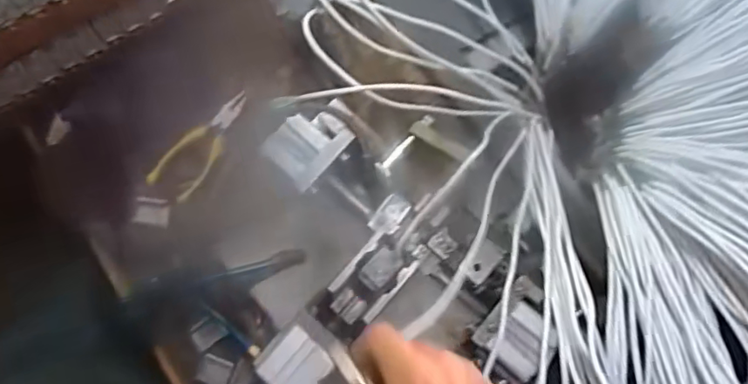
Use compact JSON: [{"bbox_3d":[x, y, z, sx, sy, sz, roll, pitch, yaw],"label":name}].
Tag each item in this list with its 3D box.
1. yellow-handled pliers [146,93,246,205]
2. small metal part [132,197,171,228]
[{"bbox_3d":[-0.176,-0.053,0.588,0.048,0.010,0.127,29,78,7],"label":"yellow-handled pliers"},{"bbox_3d":[-0.217,0.019,0.562,0.034,0.006,0.027,5,76,1],"label":"small metal part"}]

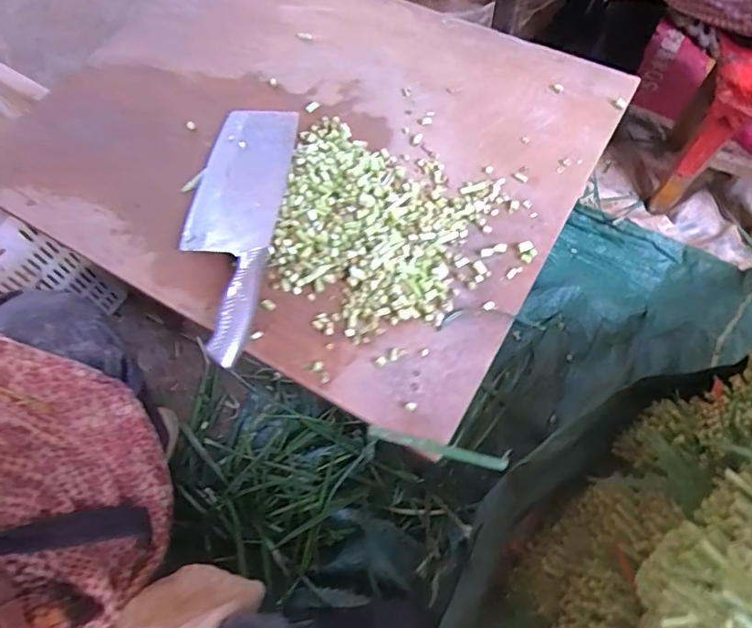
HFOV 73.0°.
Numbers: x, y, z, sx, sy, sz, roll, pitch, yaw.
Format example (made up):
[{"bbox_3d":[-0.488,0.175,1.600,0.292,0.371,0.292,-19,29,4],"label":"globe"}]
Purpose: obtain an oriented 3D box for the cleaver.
[{"bbox_3d":[-0.140,-0.093,0.487,0.085,0.016,0.286,6,65,4],"label":"cleaver"}]

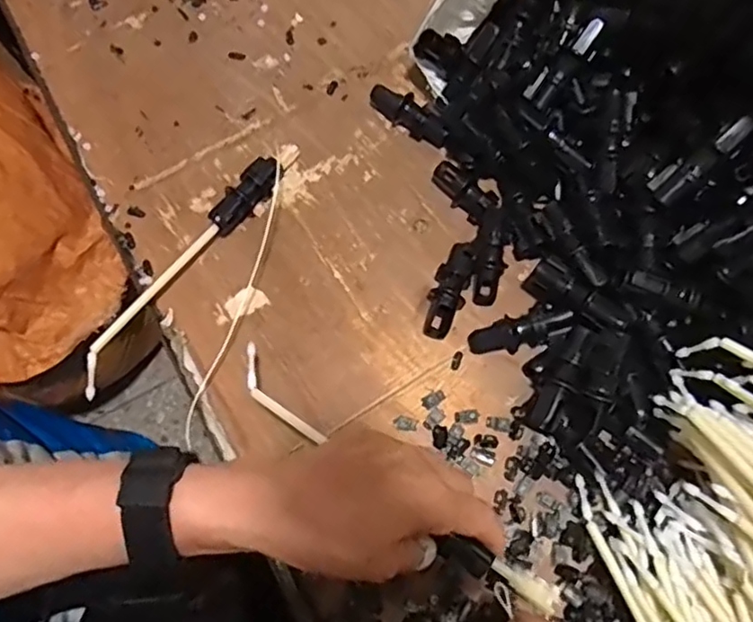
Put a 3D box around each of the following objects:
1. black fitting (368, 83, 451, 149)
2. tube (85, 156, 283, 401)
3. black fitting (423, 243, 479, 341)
[{"bbox_3d":[0.024,-0.147,0.481,0.067,0.025,0.017,36,76,13],"label":"black fitting"},{"bbox_3d":[-0.131,-0.027,0.443,0.026,0.024,0.204,31,75,12],"label":"tube"},{"bbox_3d":[0.050,-0.014,0.438,0.023,0.018,0.067,19,73,9],"label":"black fitting"}]

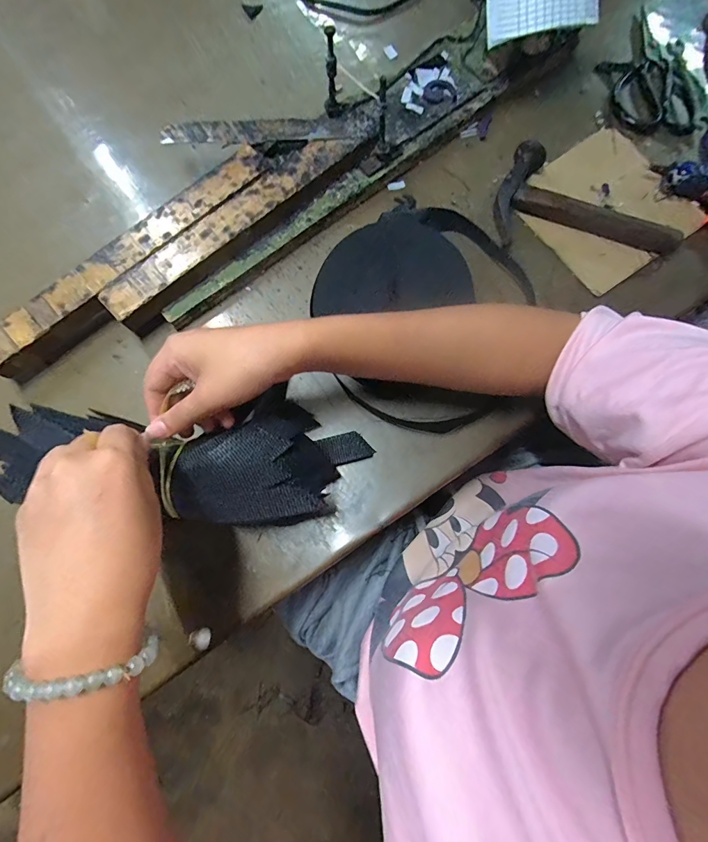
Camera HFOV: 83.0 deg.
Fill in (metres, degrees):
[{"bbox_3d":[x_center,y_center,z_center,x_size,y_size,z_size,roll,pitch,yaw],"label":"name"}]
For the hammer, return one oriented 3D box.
[{"bbox_3d":[0.244,-0.213,0.419,0.186,0.028,0.102,23,78,6],"label":"hammer"}]

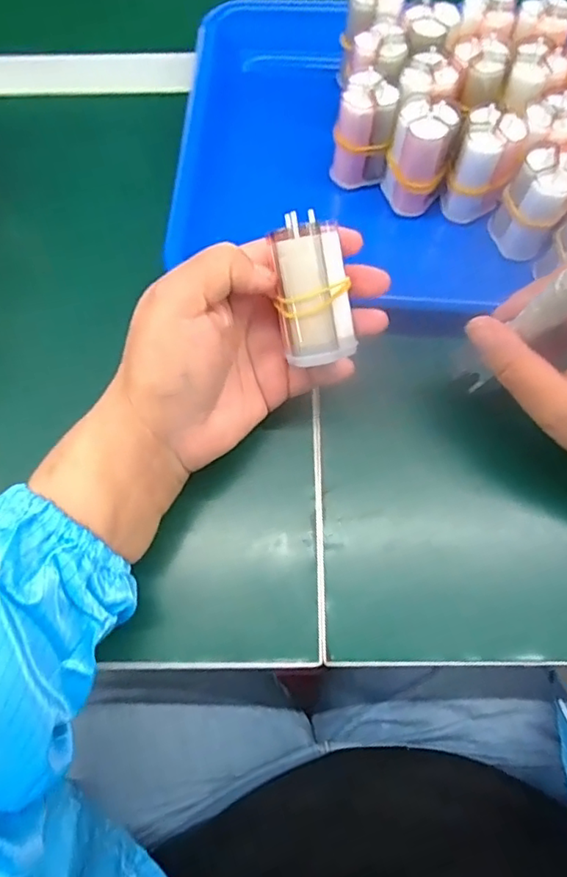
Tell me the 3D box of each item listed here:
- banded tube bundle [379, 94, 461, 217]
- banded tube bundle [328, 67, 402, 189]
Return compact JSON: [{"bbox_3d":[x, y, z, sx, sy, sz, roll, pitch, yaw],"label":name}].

== Exercise aim ==
Say how many lines in the listing above include the word "roll". Nothing but the number is needed.

== The completed task ==
4